Celery Beat appears to be working fine. When I run a celery worker command, every minute the reports.scheduler task runs and succeeds, enqueuing the scheduled reports. However, reports.execute never seems to run properly: the logs show the consumer receiving the messages, and RabbitMQ reports they are now in the “unacked” state, but they never go past that state and emails are generally not sent (except for a few times where I did receive them with errors). There seems to be no bounds to how many can be unacked at a time, and quitting the worker causes them to revert to “ready” state.
The worker command:
celery --app=superset.tasks.celery_app:app worker --pool=prefork -O fair -c 4 --loglevel=INFO --logfile=/tmp/celery.log
The log output:
[2024-09-06 16:53:00,003: INFO/MainProcess] Task reports.scheduler[8acb0e53-920d-4f93-9840-80a82bf02971] received
[2024-09-06 16:53:00,010: INFO/ForkPoolWorker-1] Scheduling alert The first report eta: 2024-09-07 06:53:00
[2024-09-06 16:53:00,012: INFO/ForkPoolWorker-1] Scheduling alert A second report eta: 2024-09-07 06:53:00
[2024-09-06 16:53:00,013: INFO/MainProcess] Task reports.execute[ab9d6839-2e98-4325-9f94-842a602bb3be] received
[2024-09-06 16:53:00,014: INFO/ForkPoolWorker-1] Scheduling alert My local legacy report eta: 2024-09-07 06:53:00
[2024-09-06 16:53:00,014: INFO/MainProcess] Task reports.execute[010bbdf5-cf20-48c3-b3ce-331e929845c7] received
[2024-09-06 16:53:00,016: INFO/MainProcess] Task reports.execute[89184b21-e0e4-455c-a226-a197f9077262] received
[2024-09-06 16:53:00,018: INFO/ForkPoolWorker-1] Task reports.scheduler[8acb0e53-920d-4f93-9840-80a82bf02971] succeeded in 0.013280048966407776s: None
There are some lines in the output reporting that the execute task succeeded, and a few times I have actually received the email (staging that it couldn’t generate the report due to other errors like “failed to generate csv”), but I can’t see any pattern to this and it mostly doesn’t work.
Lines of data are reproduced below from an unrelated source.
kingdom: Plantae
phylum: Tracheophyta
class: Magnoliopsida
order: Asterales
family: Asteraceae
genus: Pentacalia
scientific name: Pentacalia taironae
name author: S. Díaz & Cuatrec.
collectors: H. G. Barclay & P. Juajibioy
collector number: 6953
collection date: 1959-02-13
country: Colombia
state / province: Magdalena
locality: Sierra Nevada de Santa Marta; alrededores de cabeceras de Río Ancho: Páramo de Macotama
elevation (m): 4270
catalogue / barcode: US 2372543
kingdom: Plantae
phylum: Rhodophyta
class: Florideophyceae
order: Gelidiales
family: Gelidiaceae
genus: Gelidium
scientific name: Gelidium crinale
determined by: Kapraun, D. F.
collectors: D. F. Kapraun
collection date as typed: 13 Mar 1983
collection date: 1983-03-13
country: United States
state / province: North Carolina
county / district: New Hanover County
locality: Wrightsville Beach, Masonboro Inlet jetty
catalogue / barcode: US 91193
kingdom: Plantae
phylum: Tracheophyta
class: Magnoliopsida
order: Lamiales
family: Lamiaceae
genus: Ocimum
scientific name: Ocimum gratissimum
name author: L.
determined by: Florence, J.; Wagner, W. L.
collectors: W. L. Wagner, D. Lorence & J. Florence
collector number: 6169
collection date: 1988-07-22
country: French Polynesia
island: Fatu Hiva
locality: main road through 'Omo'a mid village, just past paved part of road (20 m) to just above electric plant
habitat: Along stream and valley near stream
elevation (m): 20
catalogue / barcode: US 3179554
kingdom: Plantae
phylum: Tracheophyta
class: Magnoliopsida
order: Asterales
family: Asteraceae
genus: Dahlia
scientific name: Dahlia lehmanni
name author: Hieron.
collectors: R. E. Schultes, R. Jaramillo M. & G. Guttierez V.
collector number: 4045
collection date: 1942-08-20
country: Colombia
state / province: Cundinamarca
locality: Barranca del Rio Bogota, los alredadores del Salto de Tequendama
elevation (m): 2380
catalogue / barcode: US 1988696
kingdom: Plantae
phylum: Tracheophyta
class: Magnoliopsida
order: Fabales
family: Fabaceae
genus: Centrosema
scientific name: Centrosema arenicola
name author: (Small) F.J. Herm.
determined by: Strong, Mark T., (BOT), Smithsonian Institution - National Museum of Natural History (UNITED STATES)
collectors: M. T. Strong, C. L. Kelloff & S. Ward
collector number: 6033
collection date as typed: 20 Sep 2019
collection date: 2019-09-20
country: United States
Here’s the Celery configuration portion of the config file (the config
variable just stores credentials; I have them stored in a separate configuration file).
RESULTS_BACKEND = RedisCache(
host=REDIS['host'],
port=REDIS['port'],
key_prefix='superset_results',
)
if 'broker_url' in config:
class CeleryConfig(object):
broker_url = config['broker_url']
imports = (
"superset.sql_lab",
"superset.tasks.scheduler",
)
result_backend = RATELIMIT_STORAGE_URI
worker_prefetch_multiplier = 10
task_acks_late = True
task_annotations = {
"sql_lab.get_sql_results": {
"rate_limit": "100/s",
},
}
beat_schedule = {
"reports.scheduler": {
"task": "reports.scheduler",
"schedule": crontab(minute="*", hour="*"),
},
"reports.prune_log": {
"task": "reports.prune_log",
"schedule": crontab(minute=0, hour=0),
},
}
CELERY_CONFIG = CeleryConfig
Other things to consider: I confirmed that emails work using the test script in Superset’s documentation. I also briefly tried using the Redis backend as a broker as well; no luck.